Tout relève du détail. Finalement, le parcours
scolaire est un jeu de piste, il faut faire le bon choix à chaque instant,
avoir la bonne attitude pour appréhender les difficultés ? Quand vous
avez une belle maison ou un grand appartement avec une femme de ménage que vos
parents payent pour faire des tâches un peu sales, pas intéressantes et
chronophages, cela leur dégage du temps pour lire, se cultiver, sortir au
cinéma ou au spectacle. Quand vous avez une résidence secondaire, que vous
faites des voyages à l’étranger, quand vos parents vous payent une jeune fille
au pair anglophone, quand vous avez une bibliothèque, des lectures le soir, que
vous avez des jeux pédagogiques, qui font travailler la mémoire, la
reconnaissance visuelle, la logique ou l’usage du langage oral ou écrit, que
vous allez voir des spectacles, etc., vous partez mieux dans la vie que si vous
n’avez rien de tout cela. Ces enfants privilégiés, quand on leur donne à faire
un exercice langagier à partir d’images, on constate qu’ils ont le vécu, le
vocabulaire et la syntaxe nécessaires pour nommer les choses, faire vivre les
images, donner des intentions aux personnages, etc. Ils ont aussi un capital
narratif parfois déjà considérable.
Ce qui est frappant dans cet ouvrage, c’est la
question des écrans. Est-ce que cela reste un marqueur entre les classes
sociales ? Oui. Il y a par exemple ceux qui ont choisi de ne pas
avoir de télévision ou qui essayent d’en limiter l’accès. Certains vont
chercher des films en médiathèque, qu’ils ont soigneusement choisis pour des
raisons esthétiques ou langagières. À l’autre bout du spectre, il y a ces
familles qui « consomment » une télévision de flux. Dans les milieux
populaires, souvent, elle est en bruit de fond. J’ai connu ça dans mon enfance.
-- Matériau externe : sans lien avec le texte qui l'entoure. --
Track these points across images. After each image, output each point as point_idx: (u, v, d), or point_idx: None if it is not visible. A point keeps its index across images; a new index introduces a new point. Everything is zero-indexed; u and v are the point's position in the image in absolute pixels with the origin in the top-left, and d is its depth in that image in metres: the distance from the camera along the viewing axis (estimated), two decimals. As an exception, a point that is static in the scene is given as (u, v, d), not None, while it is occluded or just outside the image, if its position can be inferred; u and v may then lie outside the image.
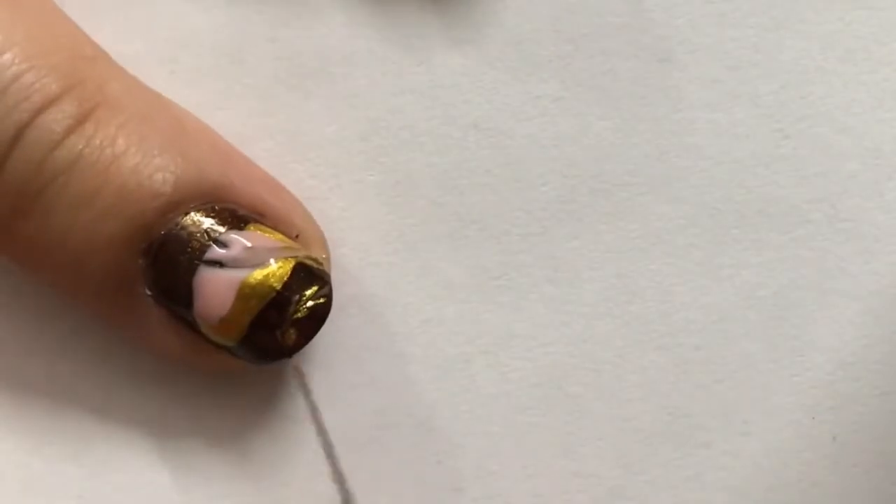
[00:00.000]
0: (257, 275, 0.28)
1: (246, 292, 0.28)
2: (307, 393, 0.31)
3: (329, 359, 0.32)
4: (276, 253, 0.29)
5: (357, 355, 0.32)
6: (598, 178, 0.32)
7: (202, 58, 0.32)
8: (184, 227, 0.28)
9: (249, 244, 0.28)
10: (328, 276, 0.30)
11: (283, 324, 0.29)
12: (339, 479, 0.30)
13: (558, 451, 0.32)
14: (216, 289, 0.28)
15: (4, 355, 0.32)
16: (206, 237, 0.28)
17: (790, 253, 0.32)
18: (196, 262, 0.28)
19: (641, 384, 0.32)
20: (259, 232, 0.29)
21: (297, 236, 0.30)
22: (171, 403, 0.32)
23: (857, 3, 0.32)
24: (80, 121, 0.28)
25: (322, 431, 0.31)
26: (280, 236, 0.29)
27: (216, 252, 0.28)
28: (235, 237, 0.28)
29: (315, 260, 0.29)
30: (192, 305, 0.28)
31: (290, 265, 0.29)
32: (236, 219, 0.29)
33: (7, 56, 0.28)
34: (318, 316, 0.29)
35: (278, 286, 0.28)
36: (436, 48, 0.32)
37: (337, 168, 0.32)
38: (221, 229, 0.29)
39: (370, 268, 0.32)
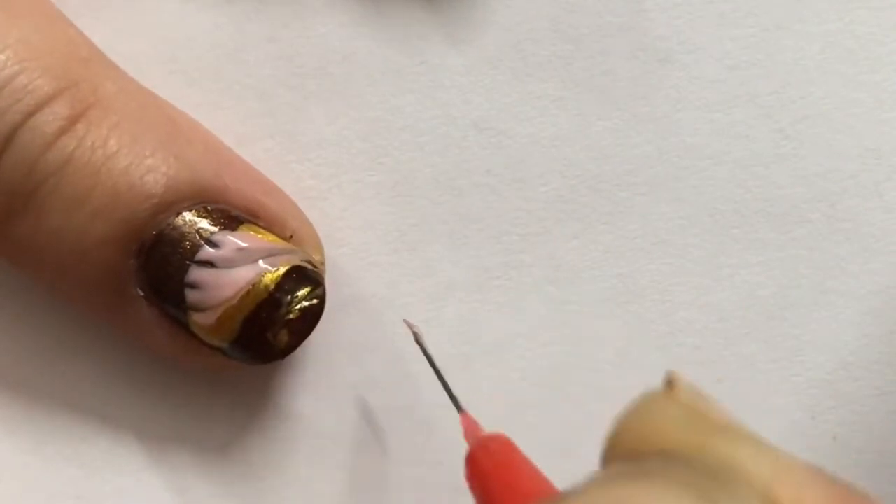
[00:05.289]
0: None
1: None
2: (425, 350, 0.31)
3: (329, 359, 0.32)
4: (269, 252, 0.29)
5: (357, 355, 0.32)
6: (598, 178, 0.32)
7: (202, 58, 0.32)
8: (176, 228, 0.28)
9: (242, 245, 0.28)
10: (322, 277, 0.30)
11: (275, 325, 0.29)
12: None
13: (558, 451, 0.32)
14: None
15: (4, 355, 0.32)
16: (199, 237, 0.28)
17: (790, 253, 0.32)
18: (188, 262, 0.28)
19: (641, 384, 0.32)
20: (252, 233, 0.29)
21: (290, 237, 0.30)
22: (170, 404, 0.32)
23: (857, 3, 0.32)
24: (72, 122, 0.28)
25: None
26: (273, 237, 0.29)
27: (208, 252, 0.28)
28: (228, 238, 0.28)
29: (308, 261, 0.29)
30: (184, 306, 0.29)
31: (283, 266, 0.29)
32: (229, 219, 0.29)
33: (0, 58, 0.28)
34: (311, 317, 0.29)
35: (271, 287, 0.28)
36: (436, 48, 0.32)
37: (337, 168, 0.32)
38: (214, 229, 0.29)
39: (370, 268, 0.32)
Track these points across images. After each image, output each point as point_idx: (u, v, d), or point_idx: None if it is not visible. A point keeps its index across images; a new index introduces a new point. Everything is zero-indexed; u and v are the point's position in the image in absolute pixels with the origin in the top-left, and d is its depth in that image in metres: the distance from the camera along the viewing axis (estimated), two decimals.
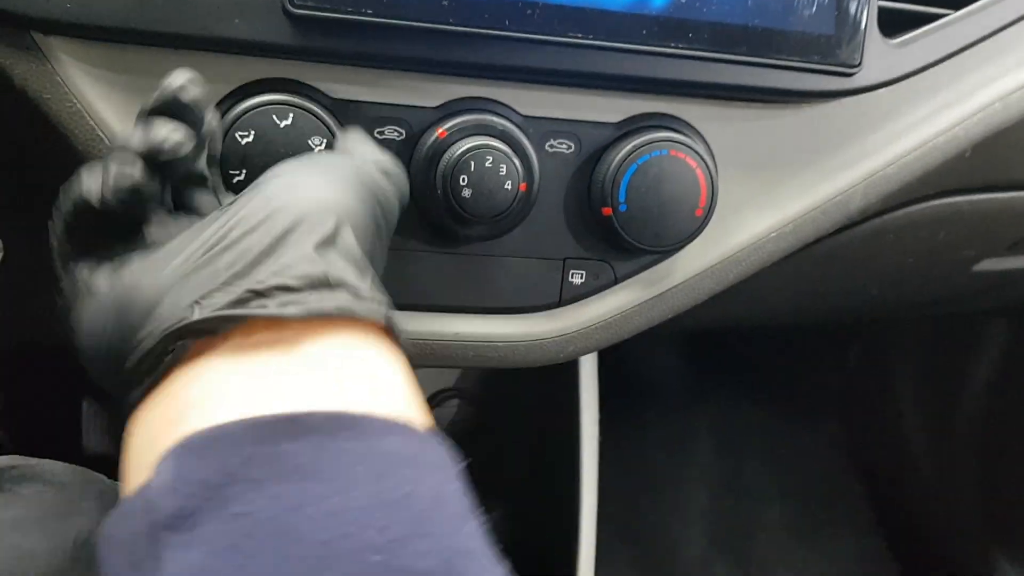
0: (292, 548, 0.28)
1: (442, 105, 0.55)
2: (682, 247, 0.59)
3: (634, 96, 0.57)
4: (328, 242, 0.37)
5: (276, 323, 0.35)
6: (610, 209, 0.56)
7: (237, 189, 0.51)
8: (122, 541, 0.31)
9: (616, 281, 0.61)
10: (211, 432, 0.31)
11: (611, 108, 0.57)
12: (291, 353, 0.34)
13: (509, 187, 0.53)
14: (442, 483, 0.33)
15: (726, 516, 1.39)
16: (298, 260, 0.36)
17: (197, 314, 0.34)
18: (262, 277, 0.35)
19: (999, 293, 0.97)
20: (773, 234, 0.61)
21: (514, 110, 0.56)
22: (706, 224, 0.58)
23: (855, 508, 1.44)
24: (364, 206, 0.42)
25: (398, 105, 0.54)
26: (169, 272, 0.37)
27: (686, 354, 1.47)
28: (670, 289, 0.62)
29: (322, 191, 0.40)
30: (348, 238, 0.39)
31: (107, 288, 0.39)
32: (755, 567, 1.35)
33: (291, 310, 0.34)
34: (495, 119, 0.54)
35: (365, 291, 0.37)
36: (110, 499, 0.44)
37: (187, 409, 0.33)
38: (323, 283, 0.36)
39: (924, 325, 1.35)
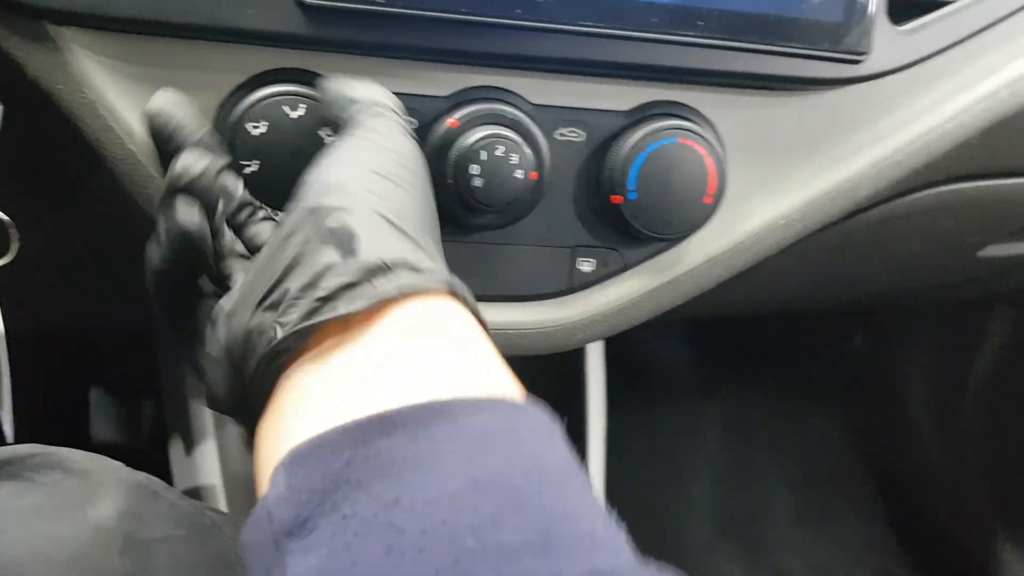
0: (395, 541, 0.29)
1: (453, 94, 0.55)
2: (691, 234, 0.59)
3: (644, 84, 0.57)
4: (374, 229, 0.39)
5: (347, 321, 0.36)
6: (620, 197, 0.57)
7: (250, 180, 0.52)
8: (255, 547, 0.33)
9: (625, 268, 0.61)
10: (312, 442, 0.32)
11: (621, 96, 0.57)
12: (367, 347, 0.36)
13: (520, 176, 0.54)
14: (537, 451, 0.33)
15: (733, 504, 1.39)
16: (349, 255, 0.38)
17: (279, 334, 0.37)
18: (327, 283, 0.37)
19: (1004, 279, 0.97)
20: (782, 221, 0.62)
21: (524, 99, 0.56)
22: (715, 211, 0.58)
23: (862, 496, 1.44)
24: (401, 176, 0.43)
25: (409, 95, 0.54)
26: (251, 301, 0.39)
27: (693, 343, 1.48)
28: (679, 276, 0.62)
29: (356, 182, 0.41)
30: (392, 219, 0.40)
31: (214, 342, 0.42)
32: (761, 555, 1.36)
33: (356, 304, 0.36)
34: (505, 108, 0.54)
35: (424, 263, 0.38)
36: (130, 486, 0.45)
37: (289, 421, 0.35)
38: (381, 269, 0.37)
39: (931, 313, 1.35)
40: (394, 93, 0.54)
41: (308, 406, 0.35)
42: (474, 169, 0.53)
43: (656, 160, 0.56)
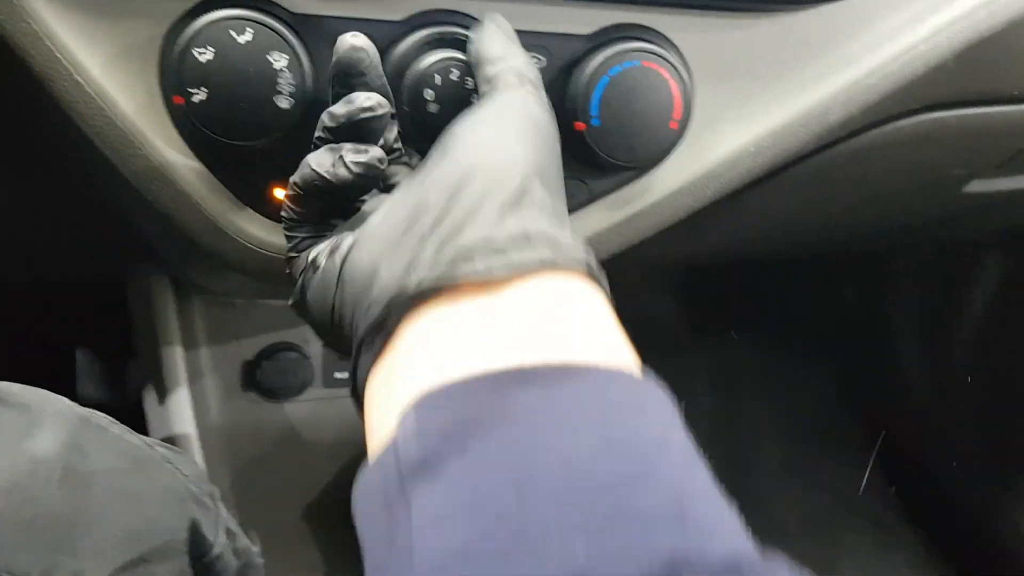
0: (527, 488, 0.29)
1: (408, 18, 0.53)
2: (658, 162, 0.58)
3: (606, 6, 0.56)
4: (520, 198, 0.40)
5: (482, 281, 0.37)
6: (583, 124, 0.55)
7: (199, 109, 0.50)
8: (375, 488, 0.33)
9: (591, 200, 0.60)
10: (445, 387, 0.33)
11: (582, 20, 0.56)
12: (502, 307, 0.36)
13: (476, 101, 0.52)
14: (665, 428, 0.33)
15: (722, 455, 1.38)
16: (495, 219, 0.38)
17: (414, 279, 0.37)
18: (465, 240, 0.37)
19: (991, 215, 0.96)
20: (752, 148, 0.60)
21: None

Ma mère repassait devant la télé ou écoutait la radio. Quoi qu’on en dise, cela
entre en concurrence avec d’autres choses que certains estiment plus
importantes, lire, avoir des temps calmes à faire des jeux. On va chercher des
choses à plus-value culturelle, esthétique ou cognitive.
Les jeux ou la présence ou non de livres semblent
avoir aussi leur importance. On a l’impression qu’il suffit presque de couper
l’accès aux écrans et à la place de mettre des livres entre les mains des
enfants pour régler tous les problèmes. Est-ce aussi systématique que cela ?
C’est malheureusement loin d’être
aussi simple que ça. Le problème est plus massif et touche à des
caractéristiques centrales de nos sociétés. On peut dire que l’existence de
classes sociales engendre ces difficultés scolaires. Si l’on fait de la politique-fiction,
mais ce n’est pas mon rôle de faire de la politique, la première solution
radicale mais logique est donc de supprimer les classes sociales en
redistribuant massivement les richesses. Une autre solution, qui paraît plus
totalitaire mais c’est seulement une expérience de pensée comme peuvent en
faire les physiciens, c’est de se dire qu’étant donné que c’est dans les
familles que se jouent les transmissions matérielles et culturelles, il
faudrait donc une génération zéro où aucun enfant n’a le droit de rester dans
sa famille, mais appartient à l’État ou à la société, comme on voudra. Si vous
allez au bout de la logique, vous les prenez tous et vous les mettez dans une
institution homogène pour ne pas reproduire les différences. Cela donnerait des
enfants à peu près dans le même état cognitif, psychologique et culturel.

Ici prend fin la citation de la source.